What is expected:
Edit the data from the line containing "Target: right kidney." through the end of the data so that "tabs" becomes "4 spaces" and nothing else changes, then give those lines again without the pictures.

Entries:
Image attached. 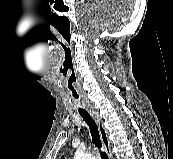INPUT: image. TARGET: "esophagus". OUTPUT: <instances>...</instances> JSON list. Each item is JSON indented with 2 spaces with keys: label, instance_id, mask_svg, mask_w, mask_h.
<instances>
[{
  "label": "esophagus",
  "instance_id": "obj_1",
  "mask_svg": "<svg viewBox=\"0 0 173 159\" xmlns=\"http://www.w3.org/2000/svg\"><path fill=\"white\" fill-rule=\"evenodd\" d=\"M87 110L91 114V116L93 117V119L95 120V122L98 126L100 139H101L103 148L108 155V158L114 159L113 155H112V151H111V145H110L108 133H107V130L105 129V127L103 125V121H102L98 111L93 107H88Z\"/></svg>",
  "mask_w": 173,
  "mask_h": 159
}]
</instances>
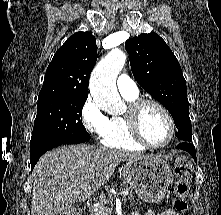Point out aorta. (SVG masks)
Returning <instances> with one entry per match:
<instances>
[{"instance_id": "1", "label": "aorta", "mask_w": 221, "mask_h": 215, "mask_svg": "<svg viewBox=\"0 0 221 215\" xmlns=\"http://www.w3.org/2000/svg\"><path fill=\"white\" fill-rule=\"evenodd\" d=\"M126 62L119 50L110 51L94 68L90 78V93L95 103L109 114H118L123 103L116 87V78Z\"/></svg>"}]
</instances>
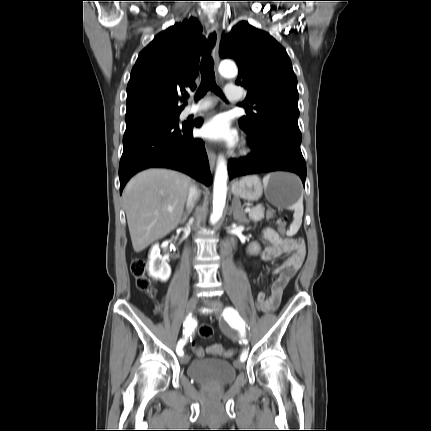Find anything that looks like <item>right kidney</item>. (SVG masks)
Here are the masks:
<instances>
[{"label":"right kidney","instance_id":"ca27d5eb","mask_svg":"<svg viewBox=\"0 0 431 431\" xmlns=\"http://www.w3.org/2000/svg\"><path fill=\"white\" fill-rule=\"evenodd\" d=\"M148 265V271L151 277L159 279L163 282L169 279L171 275V267L160 254L159 244L152 246Z\"/></svg>","mask_w":431,"mask_h":431}]
</instances>
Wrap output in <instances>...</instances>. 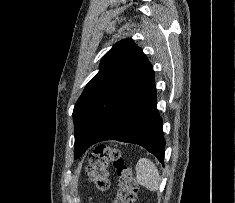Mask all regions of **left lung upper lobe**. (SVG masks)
Wrapping results in <instances>:
<instances>
[{
    "mask_svg": "<svg viewBox=\"0 0 235 203\" xmlns=\"http://www.w3.org/2000/svg\"><path fill=\"white\" fill-rule=\"evenodd\" d=\"M151 68L132 39L116 43L105 54L99 72L86 85L73 110L75 159L87 149H83L80 132L100 135Z\"/></svg>",
    "mask_w": 235,
    "mask_h": 203,
    "instance_id": "obj_1",
    "label": "left lung upper lobe"
}]
</instances>
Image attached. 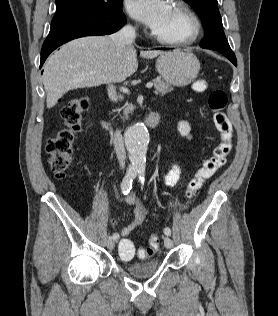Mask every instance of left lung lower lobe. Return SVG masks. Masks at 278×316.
I'll list each match as a JSON object with an SVG mask.
<instances>
[{
	"label": "left lung lower lobe",
	"mask_w": 278,
	"mask_h": 316,
	"mask_svg": "<svg viewBox=\"0 0 278 316\" xmlns=\"http://www.w3.org/2000/svg\"><path fill=\"white\" fill-rule=\"evenodd\" d=\"M161 49H165V48H161ZM234 65H236V66H237V63H235Z\"/></svg>",
	"instance_id": "0a47b994"
}]
</instances>
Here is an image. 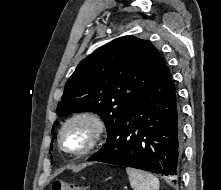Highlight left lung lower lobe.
<instances>
[{
  "instance_id": "0a47b994",
  "label": "left lung lower lobe",
  "mask_w": 221,
  "mask_h": 190,
  "mask_svg": "<svg viewBox=\"0 0 221 190\" xmlns=\"http://www.w3.org/2000/svg\"><path fill=\"white\" fill-rule=\"evenodd\" d=\"M107 134V142L88 161L142 169L173 179L179 176L180 108L167 66Z\"/></svg>"
}]
</instances>
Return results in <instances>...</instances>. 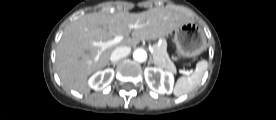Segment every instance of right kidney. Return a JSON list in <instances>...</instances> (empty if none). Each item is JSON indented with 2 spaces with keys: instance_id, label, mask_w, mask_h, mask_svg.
Masks as SVG:
<instances>
[{
  "instance_id": "right-kidney-1",
  "label": "right kidney",
  "mask_w": 276,
  "mask_h": 120,
  "mask_svg": "<svg viewBox=\"0 0 276 120\" xmlns=\"http://www.w3.org/2000/svg\"><path fill=\"white\" fill-rule=\"evenodd\" d=\"M113 78L114 70L107 68L103 71H97L94 73L90 77L88 84L92 89L100 91L107 87L112 82Z\"/></svg>"
}]
</instances>
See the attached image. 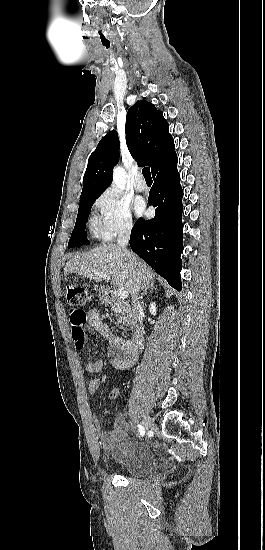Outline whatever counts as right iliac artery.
Returning a JSON list of instances; mask_svg holds the SVG:
<instances>
[{
  "label": "right iliac artery",
  "mask_w": 265,
  "mask_h": 550,
  "mask_svg": "<svg viewBox=\"0 0 265 550\" xmlns=\"http://www.w3.org/2000/svg\"><path fill=\"white\" fill-rule=\"evenodd\" d=\"M138 430H139V433H140L141 436L145 435V430H144L142 425H140V424L138 425Z\"/></svg>",
  "instance_id": "1"
}]
</instances>
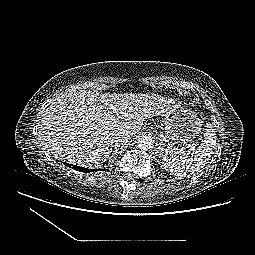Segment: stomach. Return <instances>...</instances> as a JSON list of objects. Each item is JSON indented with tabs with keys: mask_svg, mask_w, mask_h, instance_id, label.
Returning a JSON list of instances; mask_svg holds the SVG:
<instances>
[{
	"mask_svg": "<svg viewBox=\"0 0 255 255\" xmlns=\"http://www.w3.org/2000/svg\"><path fill=\"white\" fill-rule=\"evenodd\" d=\"M202 121L198 115L179 103H172L164 113V129L176 143L194 140L200 133Z\"/></svg>",
	"mask_w": 255,
	"mask_h": 255,
	"instance_id": "obj_1",
	"label": "stomach"
}]
</instances>
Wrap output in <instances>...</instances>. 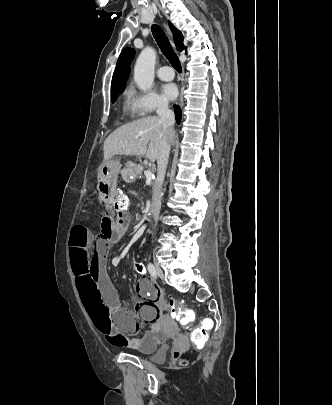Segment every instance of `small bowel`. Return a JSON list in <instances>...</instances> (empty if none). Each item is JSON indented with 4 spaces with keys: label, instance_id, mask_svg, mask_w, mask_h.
I'll list each match as a JSON object with an SVG mask.
<instances>
[{
    "label": "small bowel",
    "instance_id": "obj_1",
    "mask_svg": "<svg viewBox=\"0 0 332 405\" xmlns=\"http://www.w3.org/2000/svg\"><path fill=\"white\" fill-rule=\"evenodd\" d=\"M126 167L134 169L135 164L127 162ZM99 171L98 192L105 206L100 233L96 236L86 226L75 225L69 237V259L77 297L84 305V313L91 320V325L110 344L137 350L157 349V344L164 342L162 324L166 309L160 291L147 279L139 280L135 285L136 298L134 311L131 312L120 305L116 289L107 274V255L124 237L131 215L129 211H122L126 217L120 219V212L110 210V205L115 202L113 183H117L119 176L116 159H105ZM142 322H151L150 329L142 337H132L138 333Z\"/></svg>",
    "mask_w": 332,
    "mask_h": 405
}]
</instances>
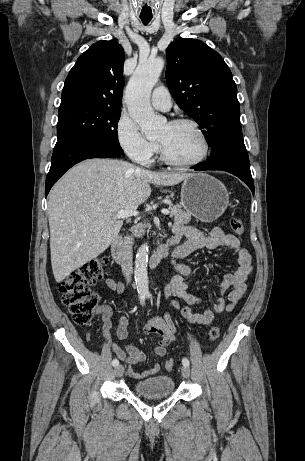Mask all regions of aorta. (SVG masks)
Returning a JSON list of instances; mask_svg holds the SVG:
<instances>
[{
	"label": "aorta",
	"mask_w": 305,
	"mask_h": 461,
	"mask_svg": "<svg viewBox=\"0 0 305 461\" xmlns=\"http://www.w3.org/2000/svg\"><path fill=\"white\" fill-rule=\"evenodd\" d=\"M163 67L164 61L161 58L140 62L126 87L125 100L129 115L148 139L158 136L166 123V118L155 114L150 105L151 91ZM148 254V245L142 244L135 259L134 277L140 297L149 296Z\"/></svg>",
	"instance_id": "aorta-1"
}]
</instances>
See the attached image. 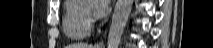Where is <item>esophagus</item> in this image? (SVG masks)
<instances>
[{
  "label": "esophagus",
  "instance_id": "obj_1",
  "mask_svg": "<svg viewBox=\"0 0 213 48\" xmlns=\"http://www.w3.org/2000/svg\"><path fill=\"white\" fill-rule=\"evenodd\" d=\"M103 47V41H101L99 44H97V48H102Z\"/></svg>",
  "mask_w": 213,
  "mask_h": 48
}]
</instances>
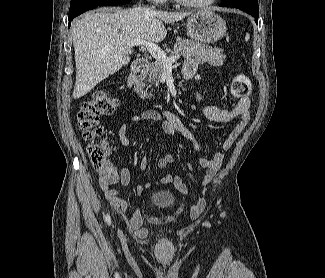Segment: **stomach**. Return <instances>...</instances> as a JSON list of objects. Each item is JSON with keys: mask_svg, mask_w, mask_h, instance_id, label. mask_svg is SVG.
<instances>
[{"mask_svg": "<svg viewBox=\"0 0 325 278\" xmlns=\"http://www.w3.org/2000/svg\"><path fill=\"white\" fill-rule=\"evenodd\" d=\"M188 37L200 43H215L226 33L225 21L210 10H198L186 22Z\"/></svg>", "mask_w": 325, "mask_h": 278, "instance_id": "1", "label": "stomach"}]
</instances>
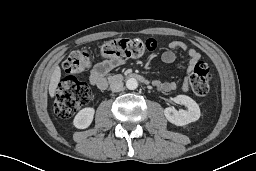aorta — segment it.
I'll use <instances>...</instances> for the list:
<instances>
[{
	"mask_svg": "<svg viewBox=\"0 0 256 171\" xmlns=\"http://www.w3.org/2000/svg\"><path fill=\"white\" fill-rule=\"evenodd\" d=\"M126 87L129 90H135L138 87V82L135 78H129L126 80Z\"/></svg>",
	"mask_w": 256,
	"mask_h": 171,
	"instance_id": "762f6f07",
	"label": "aorta"
}]
</instances>
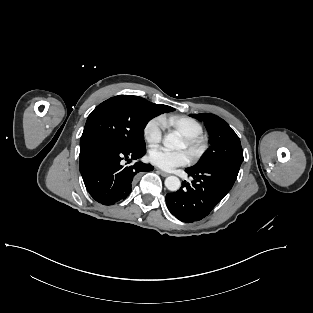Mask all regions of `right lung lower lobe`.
Segmentation results:
<instances>
[{"label":"right lung lower lobe","instance_id":"right-lung-lower-lobe-1","mask_svg":"<svg viewBox=\"0 0 313 313\" xmlns=\"http://www.w3.org/2000/svg\"><path fill=\"white\" fill-rule=\"evenodd\" d=\"M146 146L129 148L103 138L80 144L79 168L89 194L103 205H112L125 199L140 172L153 170L151 164L136 162L125 166V161L141 158Z\"/></svg>","mask_w":313,"mask_h":313}]
</instances>
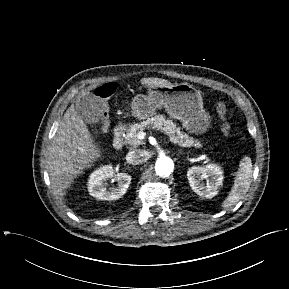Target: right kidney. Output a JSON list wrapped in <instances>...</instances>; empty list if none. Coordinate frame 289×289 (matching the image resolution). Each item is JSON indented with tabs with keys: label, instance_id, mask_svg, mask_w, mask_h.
Here are the masks:
<instances>
[{
	"label": "right kidney",
	"instance_id": "right-kidney-1",
	"mask_svg": "<svg viewBox=\"0 0 289 289\" xmlns=\"http://www.w3.org/2000/svg\"><path fill=\"white\" fill-rule=\"evenodd\" d=\"M117 182V187L106 188V180ZM131 182V176L126 173L114 174L111 165L102 166L93 171L88 179V191L99 200H117L123 196Z\"/></svg>",
	"mask_w": 289,
	"mask_h": 289
}]
</instances>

Reply to the exercise:
Target: right kidney. Output a JSON list wrapped in <instances>...</instances>; empty list if none. Coordinate frame 289×289 (matching the image resolution). Each item is JSON indented with 4 spaces with keys: label, instance_id, mask_svg, mask_w, mask_h.
Here are the masks:
<instances>
[{
	"label": "right kidney",
	"instance_id": "right-kidney-1",
	"mask_svg": "<svg viewBox=\"0 0 289 289\" xmlns=\"http://www.w3.org/2000/svg\"><path fill=\"white\" fill-rule=\"evenodd\" d=\"M117 182V187L106 188V180ZM131 182V176L126 173L114 174L111 165L102 166L93 171L88 179V191L99 200H117L123 196Z\"/></svg>",
	"mask_w": 289,
	"mask_h": 289
}]
</instances>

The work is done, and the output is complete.